Here's the thing about X-files. It's always been occasionally great but mostly feeble. I granted it historic significance as the first modern show to marry quality drama to imaginative fiction -- current attempts at which are too numerous to count. That is not intended to excuse the enormous amount of crap episodes -- and there were plenty of them that were manipulative, overwrought, and little more than the characters making dire, expositional speeches at each other. The great, groundbreaking ones usually had the names of Wong, Morgan, Spotnitz, or Gilligan associated with them. The others, the crap, usually had the mark of Chris Carter on them. The six-episode mini-series that just concluded is exactly the same.
First, let me say that I have no doubt that Chris Carter is a top tier showrunner.

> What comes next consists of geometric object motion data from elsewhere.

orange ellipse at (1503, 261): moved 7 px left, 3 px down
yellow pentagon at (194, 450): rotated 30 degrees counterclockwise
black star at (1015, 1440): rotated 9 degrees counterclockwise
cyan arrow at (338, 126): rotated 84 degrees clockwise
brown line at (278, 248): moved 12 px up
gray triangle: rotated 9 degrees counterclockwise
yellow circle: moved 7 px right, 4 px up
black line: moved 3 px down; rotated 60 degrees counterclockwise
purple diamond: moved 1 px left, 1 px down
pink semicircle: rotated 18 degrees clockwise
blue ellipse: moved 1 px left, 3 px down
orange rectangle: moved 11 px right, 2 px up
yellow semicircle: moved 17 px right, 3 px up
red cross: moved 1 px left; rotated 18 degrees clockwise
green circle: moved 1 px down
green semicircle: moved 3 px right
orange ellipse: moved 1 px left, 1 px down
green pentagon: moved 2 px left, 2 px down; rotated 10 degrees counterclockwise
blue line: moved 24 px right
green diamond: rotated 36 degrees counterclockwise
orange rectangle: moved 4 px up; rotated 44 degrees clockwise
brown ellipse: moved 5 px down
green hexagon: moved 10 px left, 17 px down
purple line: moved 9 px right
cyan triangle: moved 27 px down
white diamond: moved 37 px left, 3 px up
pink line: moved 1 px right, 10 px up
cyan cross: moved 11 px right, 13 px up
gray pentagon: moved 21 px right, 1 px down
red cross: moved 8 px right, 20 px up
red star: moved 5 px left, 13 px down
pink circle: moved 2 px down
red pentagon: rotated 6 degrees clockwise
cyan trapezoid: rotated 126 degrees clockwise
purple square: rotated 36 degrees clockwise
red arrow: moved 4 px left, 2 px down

Folks who work for him seem to think highly of him and he can clearly spot talent and get out the way enough to let it flourish. But he should never be allowed to write another script for as long as he lives. Of the six episodes he wrote three, two of which bracketed the series and connected it to the wearyingly mindless mythology that was at the core of the old series. They are not just weak, they are truly -- even offensively -- awful. They are abominations of screenwriting. One weeps for the poor actors trying to make something of the soul-crushing dialogue.
The series brought in big enough audiences that we'll likely get more, but in reality it was a disappointment. Beyond Carter's writing, the productions themselves were anachronistically staid. Did they think to experiment with camera angles, mood, lighting, pacing, or anything at all? Production was pure cookie cutter -- have they not seen an episode of Daredevil? Redemption came in the form of a couple of typically sharp scripts from James Wong and Glen Morgan, and a standout from the divine Darin Morgan -- though his script was the weakest he's submitted for X-files it was still a cut above, with his signature melancholy irony and humor.
Cliche of cliches, Carter ended it on a cliffhanger of a plotline no one cares about. Honestly, back in the day you had to crank out 20+ episodes a year so hack work was expected, but you had 14 years to generate six hours of quality and you got three; that's a sorry effort. The real cliffhanger is whether Carter will get a clue for the next set of episodes and turn all the writing over to others.
The sad state of the X-files dramatics is further emphasized by their most successful alum, Vince Gilligan, head cheese behind Breaking Bad, who just kicked off the second season of his prequel follow-up Better Call Saul and it's really turning into a Mad Men level character study. We are really getting ever deeper look at the demons and forces that push the essentially good-hearted attorney Jimmy McGill into the crooked drug lawyer Saul Goodman and then into a manager at Cinnabon. If you're not on to this yet, get there.